[Stored items from a collection]
-.-.-

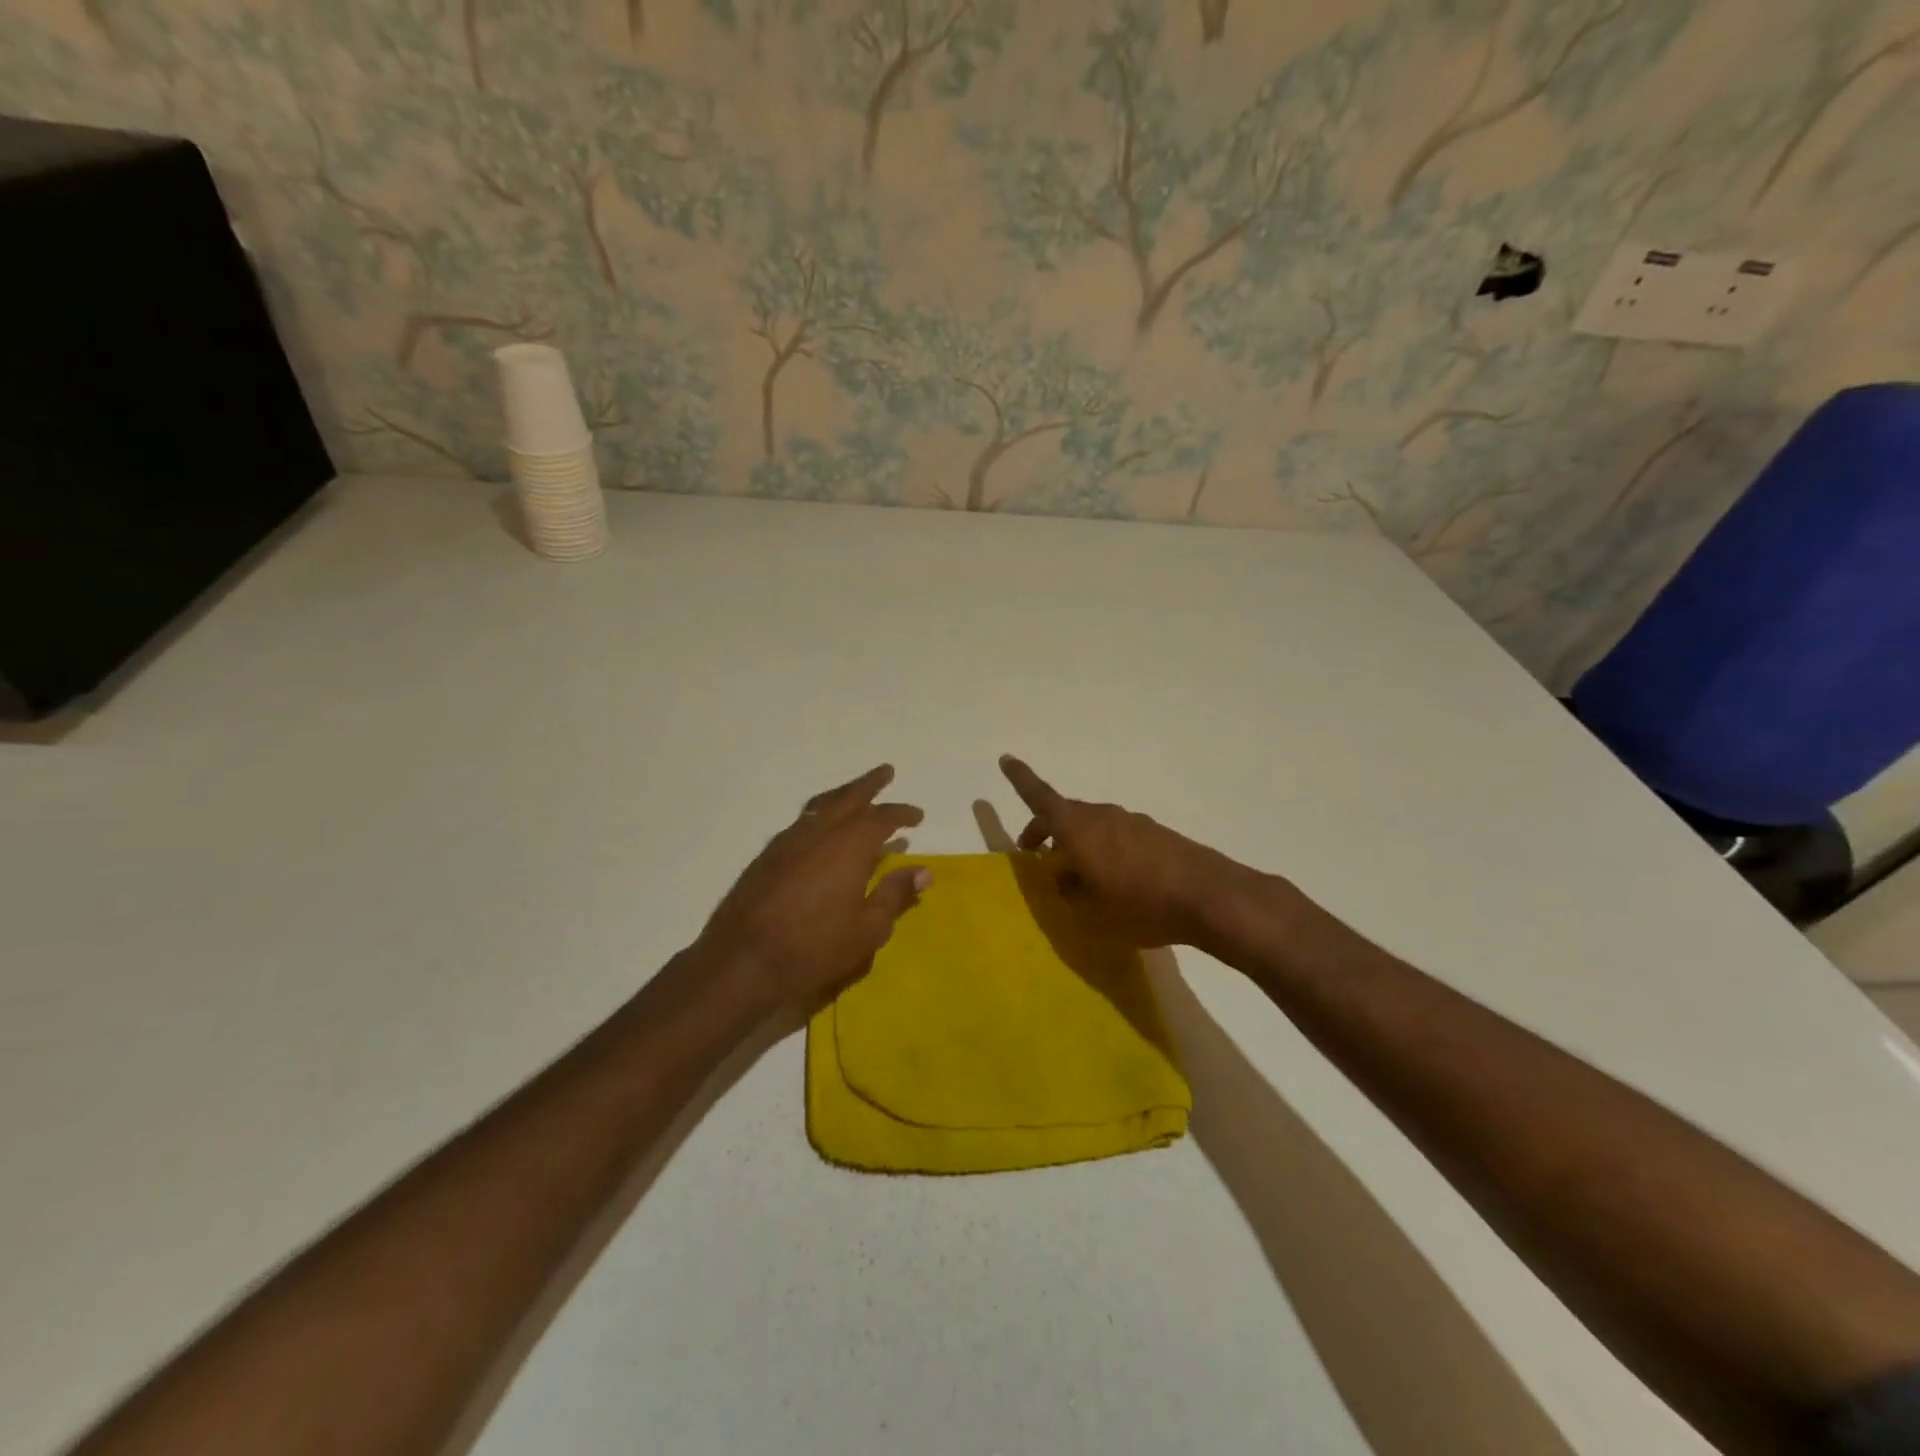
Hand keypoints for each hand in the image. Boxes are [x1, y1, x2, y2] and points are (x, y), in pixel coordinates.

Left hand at [698, 765, 931, 1010]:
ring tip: (855, 794)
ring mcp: (789, 840)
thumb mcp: (868, 929)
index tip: (918, 816)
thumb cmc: (815, 947)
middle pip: (848, 797)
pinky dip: (819, 816)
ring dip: (842, 796)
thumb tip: (923, 871)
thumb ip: (895, 894)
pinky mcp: (767, 855)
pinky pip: (801, 822)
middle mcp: (820, 832)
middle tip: (885, 772)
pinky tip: (821, 829)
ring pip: (821, 806)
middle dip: (869, 784)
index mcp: (850, 845)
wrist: (742, 959)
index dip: (902, 814)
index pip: (882, 818)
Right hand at [999, 754, 1252, 948]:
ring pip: (1092, 826)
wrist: (1209, 897)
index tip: (1005, 759)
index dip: (1020, 778)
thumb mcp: (1093, 912)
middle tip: (1036, 857)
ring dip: (1077, 843)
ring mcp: (1132, 822)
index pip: (1040, 797)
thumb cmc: (1140, 905)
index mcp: (1078, 829)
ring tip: (1078, 879)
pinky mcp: (1155, 834)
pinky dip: (1104, 849)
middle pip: (1065, 814)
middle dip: (1045, 831)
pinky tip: (1117, 881)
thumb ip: (1072, 892)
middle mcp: (1102, 816)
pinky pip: (1117, 835)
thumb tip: (1066, 881)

-.-.-

→ YOUR GOAL:
After removing each picture, print the entries above exactly as they were.

→ PROBLEM SOLUTION:
Hand keypoints for each hand in the image. Boxes are [x1, y1, x2, y2] and points are (x, y), in pixel coordinates.

Left hand at [698, 765, 931, 1010]:
ring tip: (855, 794)
ring mcp: (789, 840)
thumb mcp: (868, 929)
index tip: (918, 816)
thumb cmc: (815, 947)
middle pip: (848, 797)
pinky dip: (819, 816)
ring dip: (842, 796)
thumb tip: (923, 871)
thumb ip: (895, 894)
pinky mcp: (767, 855)
pinky pip: (801, 822)
middle mcp: (820, 832)
middle tip: (885, 772)
pinky tip: (821, 829)
ring pip: (821, 806)
middle dip: (869, 784)
index mcp: (850, 845)
wrist: (742, 959)
index dip: (902, 814)
index pip: (882, 818)
Right hand at [999, 754, 1252, 948]:
ring pip: (1092, 826)
wrist: (1209, 897)
index tip: (1005, 759)
index dip: (1020, 778)
thumb mcp: (1093, 912)
middle tip: (1036, 857)
ring dip: (1077, 843)
ring mcp: (1132, 822)
index pip: (1040, 797)
thumb cmc: (1140, 905)
index mcp: (1078, 829)
ring tip: (1078, 879)
pinky mcp: (1155, 834)
pinky dip: (1104, 849)
middle pip: (1065, 814)
middle dip: (1045, 831)
pinky tip: (1117, 881)
thumb ip: (1072, 892)
middle mcp: (1102, 816)
pinky pip: (1117, 835)
thumb tip: (1066, 881)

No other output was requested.